Tenía en la mano una cinta métrica, me sonrió y comenzó midiendo mis pechos.

—¿Hace cuanto conoces al señor? —Su pregunta me tomó desprevenida.

—No lo conozco, hace tan solo unas horas nada más —levantó la cabeza y sonrió con lastima.

—Yo quiero mucho al señor, hace años que lo conozco, pero te has adentrado en una mansión de lujos oscuros mi niña —la respiración se me cortó por unos segundos al escuchar esas palabras.

Sabía que Roberto no era mi salvación, pero tan solo por unos segundos al ver esta mansión y escuchar hablar de su hermano con tanto odio puede sentir y ver un ápice de luz, ya veo que me equivoqué.

La mujer continuó tomando y apuntando las medidas, ambas estábamos en silencio.

—¿Hace cuanto no comes bien? —Me encogí de hombros.

—No lo sé —dije en un hilo de voz.

—Deberías ir a comer, puedes caer muy enferma, estas muy delgada hija —asentí con una sonrisa —. hacemos algo, bajas a comer mientras yo te compro la ropa y luego te  das una ducha. ¿Trato hecho? —Me extendió la mano.

Ambas con una sonrisa estrechamos la mano.

—Trato hecho.

—Venga vamos —me cogió de la mano y salimos de la habitación.

Bajamos las escaleras.
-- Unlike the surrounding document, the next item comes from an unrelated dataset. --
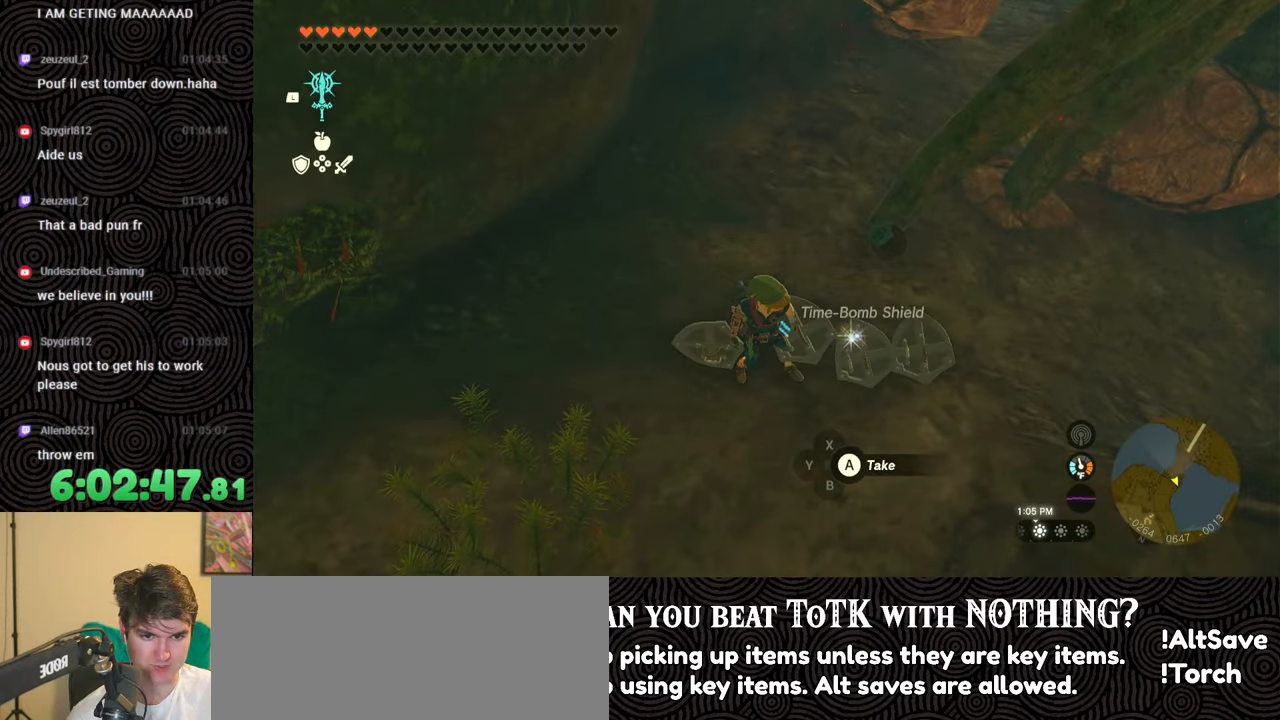
{"buttons": [], "left_stick": "down-left", "right_stick": "center", "events": [[33, "right_stick", "up-right"], [167, "right_stick", "center"], [450, "left_stick", "down-left"]]}
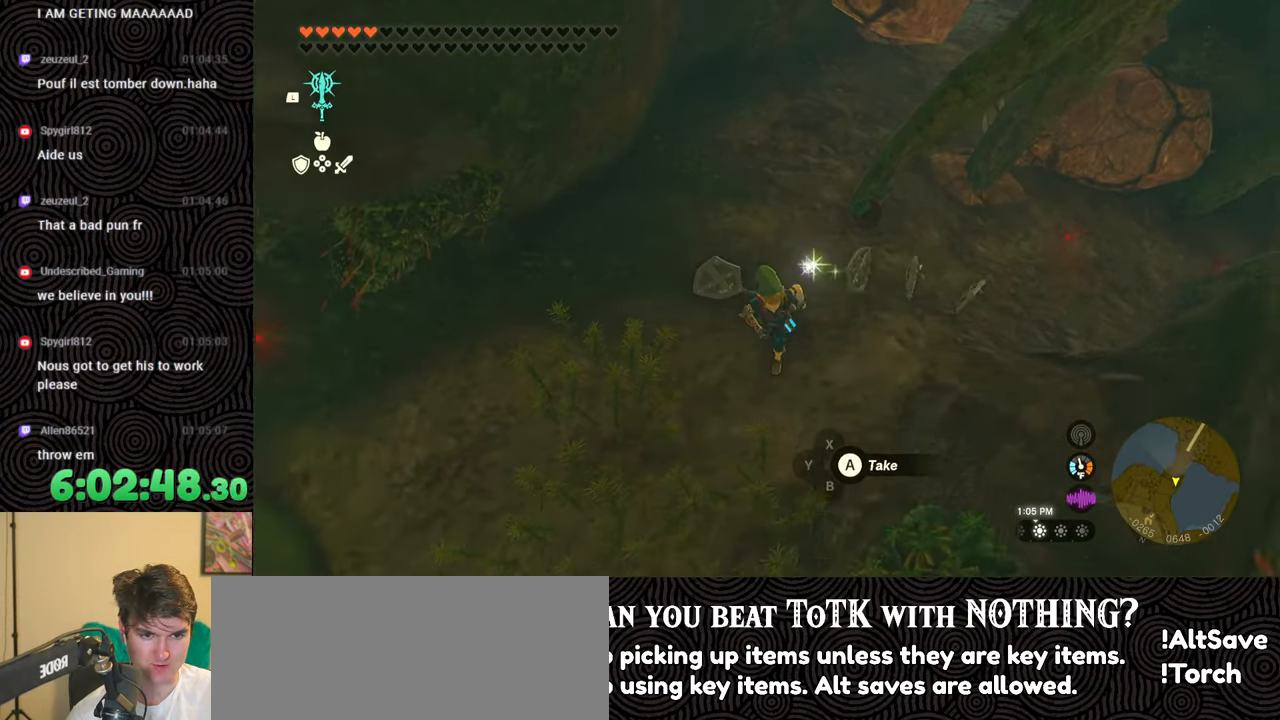
{"buttons": [], "left_stick": "center", "right_stick": "center", "events": [[17, "left_stick", "left"], [100, "left_stick", "up"], [200, "left_stick", "center"]]}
Creo que nunca me acostumbraré a tanto lujo.

Pasamos a la cocina, era simplemente hermosa.

Una encimera blancas con salpicaduras negras, una mesa  grande de color blanco, los muebles negros o blancos, el suelo era de azulejos eran grises claros.

—María —saludó Rina a la señora que estaba haciendo la comida.

—No te esperaba hoy por aquí —se dieron dos besos.

—Es mañana cuando no vengo —sonrió —ella es...

—Soy Mesen, encantada —nos dimos dos besos.

María era una señora de unos setenta años, tenía el pelo rubio canoso, vestía igual que Rina pero ella tenía un mandil de cocina, con una gato feliz dibujado.

—Siéntate pequeña, ahora te sirvo la comida —sonreí y asentí.

Miré a Rina que no se le borraba la sonrisa de los labios.

—Volveré en un rato —la mujer y yo asentimos.

Cuando Rina se fue la cocina se quedó en silencio mientras la mujer cocinaba, miré a mi derecha y vi a Roberto mirarme con su típica sonrisa, caminó hacia la silla libre a mi lado y se sentó.